# Should I insulate an attached garage?



## AtlanticWBConst. (May 12, 2006)

pbkid said:


> One side of the garage is attached to the house. I was told that I should not insulate because it would trap cold air inside at night. Is this true? I live in NY and only plan on heating it a few times a year during the winter months while I am working.


If the wall of your house (between the garage and your home ) is already insulated, then there is no need to insulate a garage wall (another wall).. located between the two walls ....

Is this the case?


----------



## pbkid (Feb 12, 2007)

Yes the wall of the house is insulated, however, when I put a heater in the garage while I am working there it never gets very warm and I was wondering if insulating the garage would help


----------



## AtlanticWBConst. (May 12, 2006)

pbkid said:


> Yes the wall of the house is insulated, however, when I put a heater in the garage while I am working there it never gets very warm and I was wondering if insulating the garage would help


What about all the other (garage walls) ......and most importantly your garage ceiling?.....are these insulated??

(Text extracted from the page)
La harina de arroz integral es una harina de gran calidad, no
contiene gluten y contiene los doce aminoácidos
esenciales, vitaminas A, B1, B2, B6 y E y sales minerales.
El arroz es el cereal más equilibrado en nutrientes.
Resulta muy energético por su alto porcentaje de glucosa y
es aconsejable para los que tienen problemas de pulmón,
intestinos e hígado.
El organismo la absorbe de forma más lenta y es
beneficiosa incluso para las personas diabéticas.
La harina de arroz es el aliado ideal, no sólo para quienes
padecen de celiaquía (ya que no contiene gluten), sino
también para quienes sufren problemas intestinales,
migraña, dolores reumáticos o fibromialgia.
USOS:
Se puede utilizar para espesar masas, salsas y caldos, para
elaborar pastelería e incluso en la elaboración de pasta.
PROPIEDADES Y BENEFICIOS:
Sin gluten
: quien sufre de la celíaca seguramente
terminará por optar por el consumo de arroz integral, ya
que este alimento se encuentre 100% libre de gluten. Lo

- _EXERCISE 1_
Decide whether each statement agrees with the thread on insulating an attached garage, and answer yes or no with the deciding words quoted. (a) The person asking lives in NY. (b) The person asking plans to heat the garage every day through the winter. (c) The wall of the house next to the garage is insulated.
- _EXERCISE 2_
Answer these questions from the thread on insulating an attached garage.
(a) What reason had the person asking been given for not insulating?
(b) What happens when that person runs a heater in the garage while working there?
(c) Which part of the garage does the last reply single out as most important?

- _PROBLEM SOLUTION 1_
(a) Yes: "I live in NY"
(b) No: "only plan on heating it a few times a year during the winter months while I am working"
(c) Yes: "Yes the wall of the house is insulated"

- _PROBLEM SOLUTION 2_
(a) Insulating would trap cold air inside at night.
(b) The garage never gets very warm.
(c) The garage ceiling.